_Provided passage_
§
A chill has been placed on tuition at Okanagan College.
OC board members have decided to freeze course fees that are more than 10 per cent above the average for similar programs at other institutions.
“It’s welcome news for us,” said Eric Reist, general manager of the Kalamalka Campus Students Association.
In fact, the association had recommended that the college take that course of action when developing its 2011/12 budget.
“Some program areas are substantially higher (than other institutions) so we need to bring them in line,” said Reist.
“They have tackled financial constraints in a prudent fashion.”
Tuition will remain steady for about 70 per cent of OC students.
Programs where tuition will remain the same include the associate of arts degree program (about $3,078 annually), the associate of science degree program (about $3,298 annually), the bachelor of business administration (about $3,880 annually) and the aircraft maintenance engineer M-license program (about $7,334).
For courses not impacted by the freeze, tuition will be linked to the cost of living.
“The provincial policy is two per cent for inflation,” said Allan Coyle, OC’s public affairs director.
“It’s now $3,300 for the therapist assistant program and it will go up $66 for a year. The apprentice carpentry program is currently $563 for six weeks and it will go up $11.”
Even with the board’s actions, Coyle admits that paying tuition can be a challenge for students.
“The board is conscious of the impact as it’s trying to ensure the institution has the resources to provide the education students expect,” he said.
While not ideal, Reist believes a tuition increase may be better than the alternatives.
“The last thing students want is a cut in programs and services they need or want,” he said.
“Our preference is the federal and provincial governments funded education more appropriately than they are.”
The new tuition model is being protested by the Okanagan College Students Union, which represents students in Kelowna, Salmon Arm and Penticton.
“The decision leaves many students facing yet another tuition fee increase simply because their programs are not 10 per cent above the provincial average,” said Cory Nelmes, OCSU representative, in a release.
“Tuition fees at Okanagan College continue to threaten accessibility to post-secondary education across the Okanagan-Shuswap region.”
§
_Dataset entries_

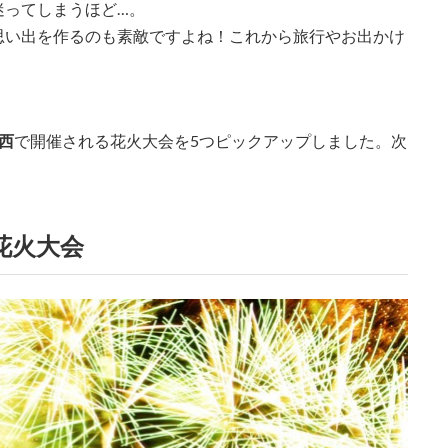
迷ってしまうほど…。
思い出を作るのも素敵ですよね！これから旅行やお出かけ
西
で開催される花火大会を5つピックアップしました。次
花火大会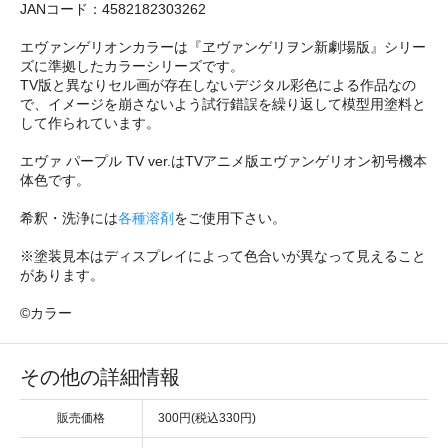
JANコード：4582182303262
エヴァンゲリオンカラーは『ヱヴァンゲリヲン新劇場版』シリー
ズに準拠したカラーシリーズです。
TV版と異なりセル画が存在しないデジタル彩色による作品なの
で、イメージを崩さないよう試行錯誤を繰り返して模型用塗料と
して作られています。
エヴァ パープル TV ver.はTVアニメ版エヴァンゲリオン初号機本
体色です。
希釈・洗浄には
各種溶剤
をご使用下さい。
※塗装見本はディスプレイによって色合いが異なって見えること
があります。
©カラー
その他の詳細情報
販売価格
300円(税込330円)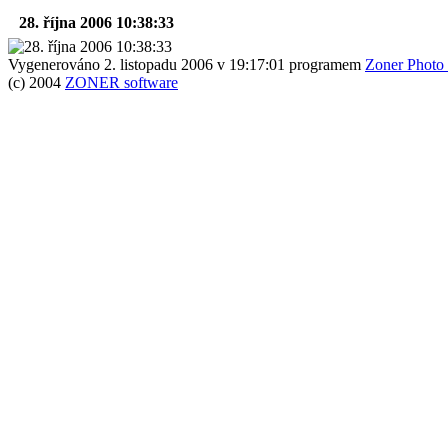
28. října 2006 10:38:33
Vygenerováno 2. listopadu 2006 v 19:17:01 programem
Zoner Photo 
(c) 2004
ZONER software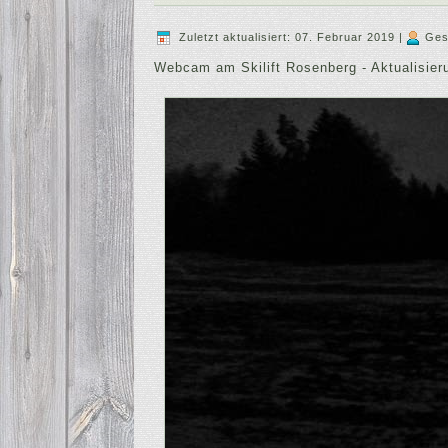
Zuletzt aktualisiert: 07. Februar 2019
|
Ges
Webcam am Skilift Rosenberg - Aktualisieru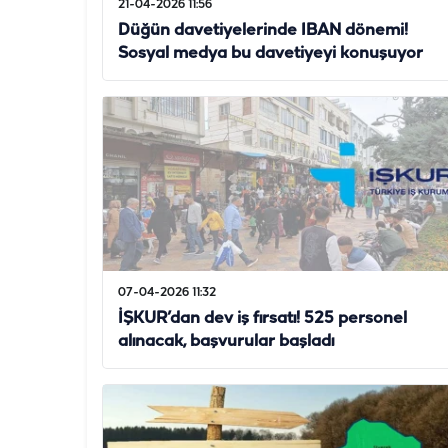
21-04-2026 11:56
Düğün davetiyelerinde IBAN dönemi!
Sosyal medya bu davetiyeyi konuşuyor
07-04-2026 11:32
İŞKUR’dan dev iş fırsatı! 525 personel
alınacak, başvurular başladı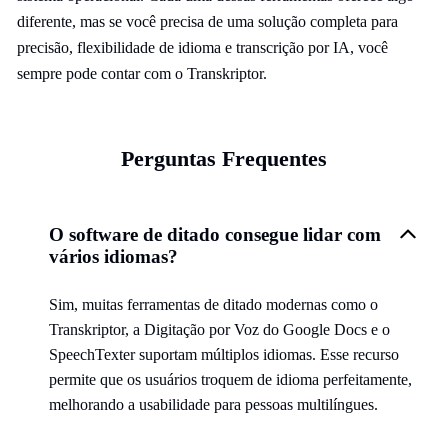
diferente, mas se você precisa de uma solução completa para
precisão, flexibilidade de idioma e transcrição por IA, você
sempre pode contar com o Transkriptor.
Perguntas Frequentes
O software de ditado consegue lidar com
vários idiomas?
Sim, muitas ferramentas de ditado modernas como o
Transkriptor, a Digitação por Voz do Google Docs e o
SpeechTexter suportam múltiplos idiomas. Esse recurso
permite que os usuários troquem de idioma perfeitamente,
melhorando a usabilidade para pessoas multilíngues.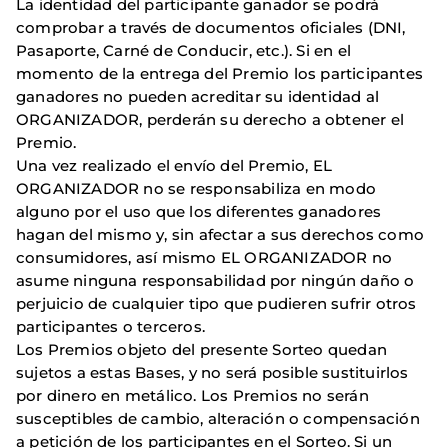
La identidad del participante ganador se podrá
comprobar a través de documentos oficiales (DNI,
Pasaporte, Carné de Conducir, etc.). Si en el
momento de la entrega del Premio los participantes
ganadores no pueden acreditar su identidad al
ORGANIZADOR, perderán su derecho a obtener el
Premio.
Una vez realizado el envío del Premio, EL
ORGANIZADOR no se responsabiliza en modo
alguno por el uso que los diferentes ganadores
hagan del mismo y, sin afectar a sus derechos como
consumidores, así mismo EL ORGANIZADOR no
asume ninguna responsabilidad por ningún daño o
perjuicio de cualquier tipo que pudieren sufrir otros
participantes o terceros.
Los Premios objeto del presente Sorteo quedan
sujetos a estas Bases, y no será posible sustituirlos
por dinero en metálico. Los Premios no serán
susceptibles de cambio, alteración o compensación
a petición de los participantes en el Sorteo. Si un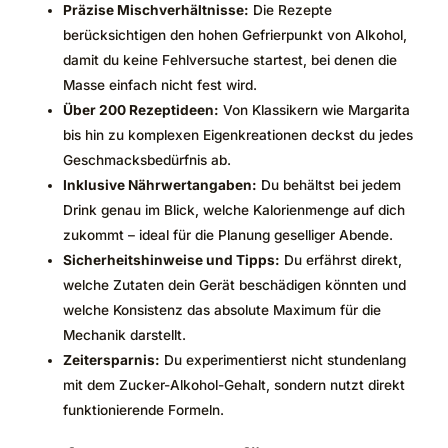
Präzise Mischverhältnisse:
Die Rezepte
berücksichtigen den hohen Gefrierpunkt von Alkohol,
damit du keine Fehlversuche startest, bei denen die
Masse einfach nicht fest wird.
Über 200 Rezeptideen:
Von Klassikern wie Margarita
bis hin zu komplexen Eigenkreationen deckst du jedes
Geschmacksbedürfnis ab.
Inklusive Nährwertangaben:
Du behältst bei jedem
Drink genau im Blick, welche Kalorienmenge auf dich
zukommt – ideal für die Planung geselliger Abende.
Sicherheitshinweise und Tipps:
Du erfährst direkt,
welche Zutaten dein Gerät beschädigen könnten und
welche Konsistenz das absolute Maximum für die
Mechanik darstellt.
Zeitersparnis:
Du experimentierst nicht stundenlang
mit dem Zucker-Alkohol-Gehalt, sondern nutzt direkt
funktionierende Formeln.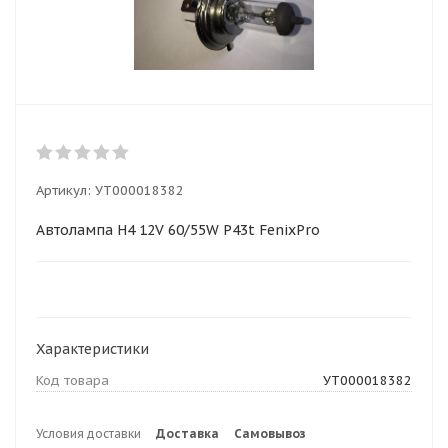
Артикул:
УТ000018382
Автолампа H4 12V 60/55W P43t FenixPro
Характеристики
Код товара
УТ000018382
Условия доставки
Доставка
Самовывоз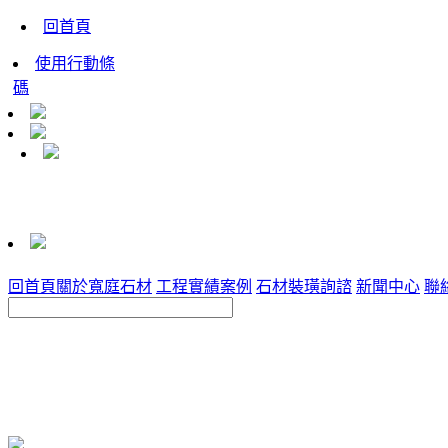
回首頁
使用行動條
碼
回首頁
關於寬庭石材
工程實績案例
石材裝璜詢諮
新聞中心
聯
§
_Problems to solve_
(A) Answer these questions using the Okanagan College tuition article, one line each:
(i) About what share of OC students will see tuition remain steady?
(ii) What position does Allan Coyle hold at OC?
(iii) Which organization is protesting the new tuition model?
(B) List every program that the Okanagan College tuition article names.

_List of solutions_
(A)
(i) About 70 per cent.
(ii) Public affairs director.
(iii) The Okanagan College Students Union.

(B)
- Associate of arts degree program
- Associate of science degree program
- Bachelor of business administration
- Aircraft maintenance engineer M-license program
- Therapist assistant program
- Apprentice carpentry program